Backpackin’ and lovin’ it – 6 tips for seniors who love to roam!

dorm hostel

If bus and boat tours aren’t your thing, or you just want to explore the world at your own pace, pick up your backpack and grab your mobile. Independent, low-cost travel is so easy and so much fun, even when you do it alone. Let us talk you through it with our 6  must-have tips for travelling like a 20-year-old!

1. Install your essential apps

Let apps take the hard work out of travel. Make Mapsme your first choice for off-line information and navigation. This brilliant app maps out your route ahead of time and plots your journey as you move. You’ll never again have to ask a bus driver where your stop is because you always know where you are! Wander to your heart’s content then find your way home with a tap of the screen. Bargain down your taxi fare because you know exactly how kilometres you want to go. Mapsme also lists sights, accommodation, bus and train stations, and essential services – and it does it all off-line (just download the maps before you leave home).

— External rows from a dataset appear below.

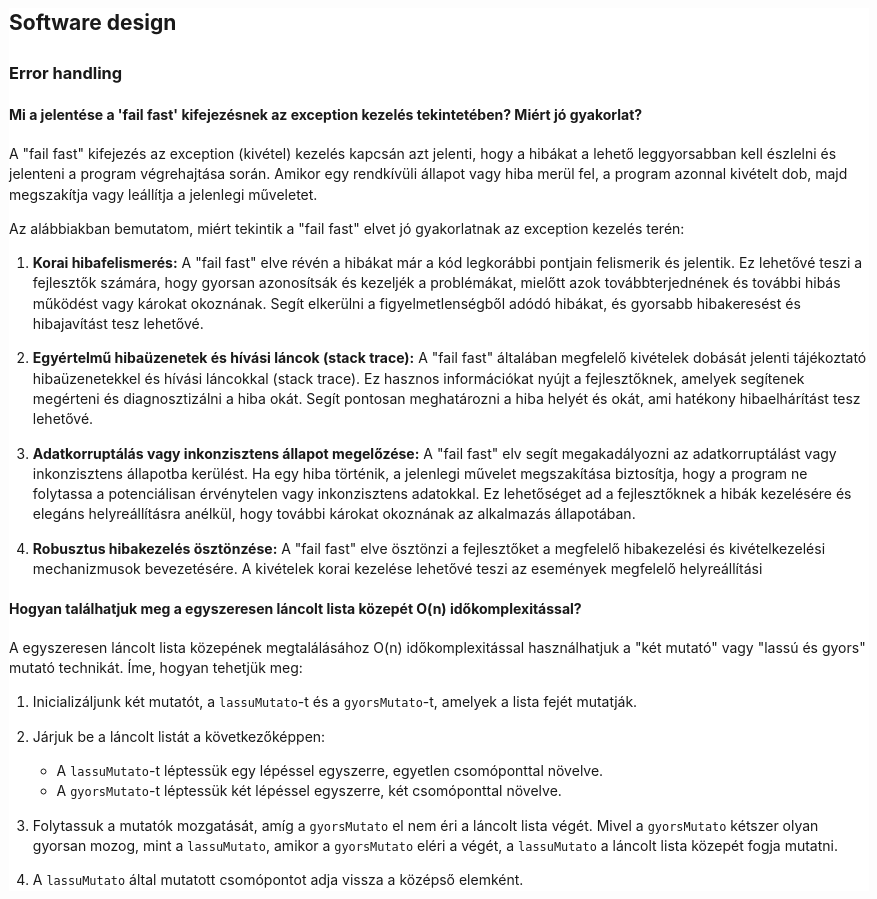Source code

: ## Software design

### Error handling

#### Mi a jelentése a 'fail fast' kifejezésnek az exception kezelés tekintetében? Miért jó gyakorlat?

A "fail fast" kifejezés az exception (kivétel) kezelés kapcsán azt jelenti, hogy a hibákat a lehető leggyorsabban kell észlelni és jelenteni a program végrehajtása során. Amikor egy rendkívüli állapot vagy hiba merül fel, a program azonnal kivételt dob, majd megszakítja vagy leállítja a jelenlegi műveletet.

Az alábbiakban bemutatom, miért tekintik a "fail fast" elvet jó gyakorlatnak az exception kezelés terén:

1. **Korai hibafelismerés:** A "fail fast" elve révén a hibákat már a kód legkorábbi pontjain felismerik és jelentik. Ez lehetővé teszi a fejlesztők számára, hogy gyorsan azonosítsák és kezeljék a problémákat, mielőtt azok továbbterjednének és további hibás működést vagy károkat okoznának. Segít elkerülni a figyelmetlenségből adódó hibákat, és gyorsabb hibakeresést és hibajavítást tesz lehetővé.

2. **Egyértelmű hibaüzenetek és hívási láncok (stack trace):** A "fail fast" általában megfelelő kivételek dobását jelenti tájékoztató hibaüzenetekkel és hívási láncokkal (stack trace). Ez hasznos információkat nyújt a fejlesztőknek, amelyek segítenek megérteni és diagnosztizálni a hiba okát. Segít pontosan meghatározni a hiba helyét és okát, ami hatékony hibaelhárítást tesz lehetővé.

3. **Adatkorruptálás vagy inkonzisztens állapot megelőzése:** A "fail fast" elv segít megakadályozni az adatkorruptálást vagy inkonzisztens állapotba kerülést. Ha egy hiba történik, a jelenlegi művelet megszakítása biztosítja, hogy a program ne folytassa a potenciálisan érvénytelen vagy inkonzisztens adatokkal. Ez lehetőséget ad a fejlesztőknek a hibák kezelésére és elegáns helyreállításra anélkül, hogy további károkat okoznának az alkalmazás állapotában.

4. **Robusztus hibakezelés ösztönzése:** A "fail fast" elve ösztönzi a fejlesztőket a megfelelő hibakezelési és kivételkezelési mechanizmusok bevezetésére. A kivételek korai kezelése lehetővé teszi az események megfelelő helyreállítási


#### Hogyan találhatjuk meg a egyszeresen láncolt lista közepét O(n) időkomplexitással?

A egyszeresen láncolt lista közepének megtalálásához O(n) időkomplexitással használhatjuk a "két mutató" vagy "lassú és gyors" mutató technikát. Íme, hogyan tehetjük meg:

1.  Inicializáljunk két mutatót, a `lassuMutato`-t és a `gyorsMutato`-t, amelyek a lista fejét mutatják.
    
2.  Járjuk be a láncolt listát a következőképpen:
    
    -   A `lassuMutato`-t léptessük egy lépéssel egyszerre, egyetlen csomóponttal növelve.
    -   A `gyorsMutato`-t léptessük két lépéssel egyszerre, két csomóponttal növelve.
3.  Folytassuk a mutatók mozgatását, amíg a `gyorsMutato` el nem éri a láncolt lista végét. Mivel a `gyorsMutato` kétszer olyan gyorsan mozog, mint a `lassuMutato`, amikor a `gyorsMutato` eléri a végét, a `lassuMutato` a láncolt lista közepét fogja mutatni.
    
4.  A `lassuMutato` által mutatott csomópontot adja vissza a középső elemként.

Keep your bookings in one place with apps such as Hostel World and They’ll send you reminders of your check-in dates and booking details.

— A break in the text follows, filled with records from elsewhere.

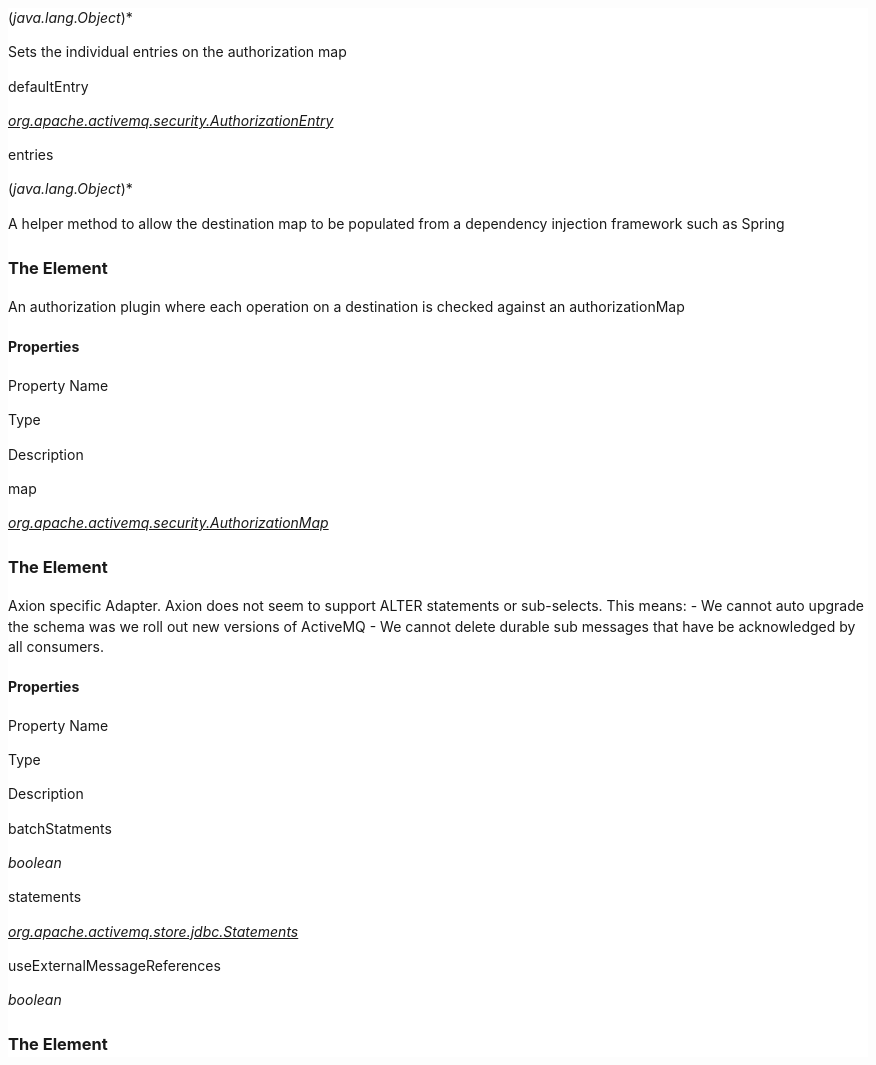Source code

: (_java.lang.Object_)*

Sets the individual entries on the authorization map

defaultEntry

_[org.apache.activemq.security.AuthorizationEntry](xbean-xml-reference-41.html)_

entries

(_java.lang.Object_)*

A helper method to allow the destination map to be populated from a dependency injection framework such as Spring

### The _[<authorizationPlugin>](xbean-xml-reference-41.html)_ Element

An authorization plugin where each operation on a destination is checked against an authorizationMap

#### Properties

Property Name

Type

Description

map

_[org.apache.activemq.security.AuthorizationMap](xbean-xml-reference-41.html)_

### The _[<axionJDBCAdapter>](xbean-xml-reference-41.html)_ Element

Axion specific Adapter. Axion does not seem to support ALTER statements or sub-selects. This means: - We cannot auto upgrade the schema was we roll out new versions of ActiveMQ - We cannot delete durable sub messages that have be acknowledged by all consumers.

#### Properties

Property Name

Type

Description

batchStatments

_boolean_

statements

_[org.apache.activemq.store.jdbc.Statements](xbean-xml-reference-41.html)_

useExternalMessageReferences

_boolean_

### The _[<blobJDBCAdapter>](xbean-xml-reference-41.html)_ Element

2. Don’t plan too far ahead

Let go of the need to book buses and accommodation well in advance. Outside of New Zealand (with the possible exception of very popular spots in high season), hostel beds, bus and train tickets and even budget flights, will almost certainly be available on or close to the day of your desired travel. Booking too far ahead means you’re not free to stay longer in a place you suddenly decide you want to see more of, or to give the flick to a city that disappoints – so brave it out and take it one day at a time!

3. Hostel hints

Why tuck yourself away in an isolated hotel room when a hostel has so much to offer the independent traveller? At a hostel, you’ll find company (of all ages), sight-seeing companions, free advice, and often a travel-mate to accompany you to the bus or train station, or on the entire next leg of your journey.

If you’re a woman who doesn’t want to share a room with men, choose hostels with female-only dorms. If you’re sleeping in a dorm, carry a sarong which can be strung up around your bunk to create a little privacy (or choose hostels which offer a bunk curtain that serves the same purpose).

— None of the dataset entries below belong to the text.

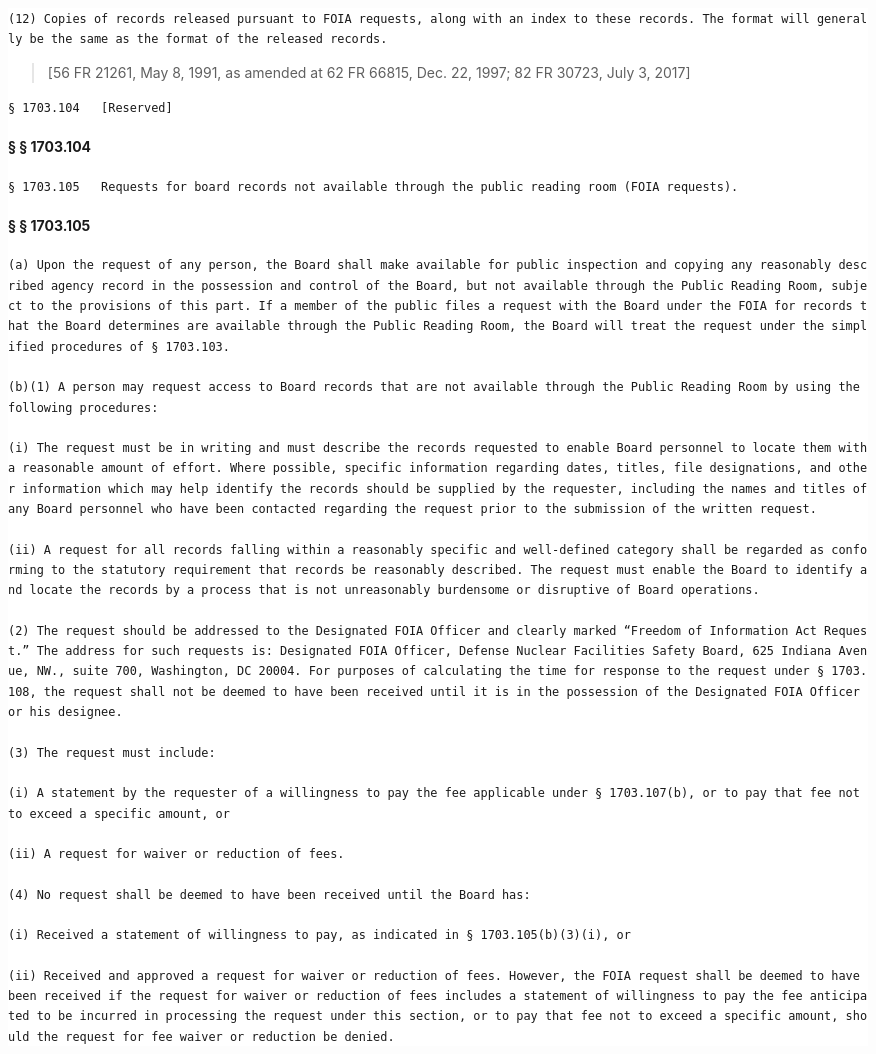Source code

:     (12) Copies of records released pursuant to FOIA requests, along with an index to these records. The format will generally be the same as the format of the released records.

> [56 FR 21261, May 8, 1991, as amended at 62 FR 66815, Dec. 22, 1997; 82 FR 30723, July 3, 2017]

    § 1703.104   [Reserved]

#### § § 1703.104

    § 1703.105   Requests for board records not available through the public reading room (FOIA requests).

#### § § 1703.105

    (a) Upon the request of any person, the Board shall make available for public inspection and copying any reasonably described agency record in the possession and control of the Board, but not available through the Public Reading Room, subject to the provisions of this part. If a member of the public files a request with the Board under the FOIA for records that the Board determines are available through the Public Reading Room, the Board will treat the request under the simplified procedures of § 1703.103.

    (b)(1) A person may request access to Board records that are not available through the Public Reading Room by using the following procedures:

    (i) The request must be in writing and must describe the records requested to enable Board personnel to locate them with a reasonable amount of effort. Where possible, specific information regarding dates, titles, file designations, and other information which may help identify the records should be supplied by the requester, including the names and titles of any Board personnel who have been contacted regarding the request prior to the submission of the written request.

    (ii) A request for all records falling within a reasonably specific and well-defined category shall be regarded as conforming to the statutory requirement that records be reasonably described. The request must enable the Board to identify and locate the records by a process that is not unreasonably burdensome or disruptive of Board operations.

    (2) The request should be addressed to the Designated FOIA Officer and clearly marked “Freedom of Information Act Request.” The address for such requests is: Designated FOIA Officer, Defense Nuclear Facilities Safety Board, 625 Indiana Avenue, NW., suite 700, Washington, DC 20004. For purposes of calculating the time for response to the request under § 1703.108, the request shall not be deemed to have been received until it is in the possession of the Designated FOIA Officer or his designee.

    (3) The request must include:

    (i) A statement by the requester of a willingness to pay the fee applicable under § 1703.107(b), or to pay that fee not to exceed a specific amount, or

    (ii) A request for waiver or reduction of fees.

    (4) No request shall be deemed to have been received until the Board has:

    (i) Received a statement of willingness to pay, as indicated in § 1703.105(b)(3)(i), or

    (ii) Received and approved a request for waiver or reduction of fees. However, the FOIA request shall be deemed to have been received if the request for waiver or reduction of fees includes a statement of willingness to pay the fee anticipated to be incurred in processing the request under this section, or to pay that fee not to exceed a specific amount, should the request for fee waiver or reduction be denied.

If you’re travelling alone, opt for a super-central hostel – it means that if you choose to go out in the evening, you’re only ever a few steps from your accommodation.

Dorm - backpack

4. Take the free-walking tour

In most major cities of the world (and many that aren’t so major), free walking tours operate once or twice a day. Although you won’t be asked to pay for the tour, there’s the option of tipping your guide at its conclusion. A free walking tour is a great way to kick-start your time in a new city as you can then tick off the sights you want to return to later during your stay, and explore them in depth.

5. Book the best seat!

Not all seats on public transport are equal, and you’ll only get the best if you ask for it. While many travellers are just locals going from A to B, you’ll want to sightsee as you journey, so at the time of booking your travel, be sure to ask for a window seat – and make sure it’s one with a view, as on some local buses, windows can be covered by advertising or even obscured by an air conditioning unit!

6. Get fit and lighten-up

Independent travel is so much easier – and cheaper – when you can comfortably walk a kilometre or two if you need to (after all, who wants to pay for a taxi when the hostel is just a ten-minute walk down the road!). For the same reason, it pays to keep your backpack light. Cut back on clothing – you can always buy as you go.